Fun with Datadog
Recently we started evaluating Datadog as a monitoring tool and a big part of that is the cloudwatch metrics, log aggregation, and tracing capabilities so you can have a “single pane of glass”. I’m going to talk about what I had to do to get the log collection and apm setup since we run in an elastic beanstalk environment.
Log Aggregation
This required installing the agent so it could do log forwarding to datadog. This also means the agent is
collecting host metrics, so double win. What I had to do here was add an ebextensions file for the datadog
install and configuration. I am installing datadog every time to get updates whenever they come out, but I
had to check and make sure the config lines I needed to add were not already there so I don’t have a thousand
lines of logs_enabled: true
. This was easy enough to accomplish with an if as the command:
if ! grep -q "logs_enabled: true" /etc/datadog-agent/datadog.yaml; then echo "logs_enabled: true" >> /etc/datadog-agent/datadog.yaml; fi
and was even easier on windows because there are no comments so I can just check for what I don’t want and
replace it with what I do want:
powershell.exe -Command \"((Get-Content -Path c:\\ProgramData\\Datadog\\datadog.yaml -Raw) -replace 'logs_enabled: false','logs_enabled: true' | Set-Content c:\\ProgramData\\Datadog\\datadog.yaml)\"
I’ve create a new repo for these datadog ebextensions files so they can live in one place and be pulled in by
all the different components. This also allows us to modify that config without requiring a new release. I use
a files
option to create the log config file and then in each build replace placeholder values for things that
are different, like service name. There is also a restart in my ebextensions commands to pick up the new
config changes
At this point the agent sees the logs and starts forwarding them and you are ready to do any parsing changes, etc on the logs that you need to do.
Tracing (APM)
Since we use beanstalk and single container deployment we could not use the datadog agent sidecar.

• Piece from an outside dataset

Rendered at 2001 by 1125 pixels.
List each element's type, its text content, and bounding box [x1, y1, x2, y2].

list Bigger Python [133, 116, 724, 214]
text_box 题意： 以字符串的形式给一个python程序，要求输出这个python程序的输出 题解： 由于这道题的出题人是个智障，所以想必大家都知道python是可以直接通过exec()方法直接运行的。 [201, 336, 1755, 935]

Since we already had the agent installed I thought we could just setup the tracing agent to send spans to the host. The issue was how to set the ip when the same ebextensions deploys all 40 hosts. That’s when I found an article talking about using the docker0 network. Their local ip, 172.17.0.1, was the same as mine and the host I was experimenting with. So for now I have hardcoded that as an environment variable in my ebextensions file:
option_settings:
- option_name: DD_AGENT_HOST
value: 172.17.0.1 # $(ip -4 addr show docker0 | grep -Po 'inet \K[\d.]+')"
The next hurdle I had was that the agent listens on 127.0.0.1 by default so I had to change the bind_host
key to
0.0.0.0. This is easy to explain but took awhile to figure out.
Log Correlation with Traces
Now I have logs flowing into datadog and traces flowing into datadog. The next step was to correlate the two
so you can see the logs for a specific span. This is supposed to be as easy as setting the DD_LOGS_INJECTION
environment variable to true. But I did not get the dd.trace_id=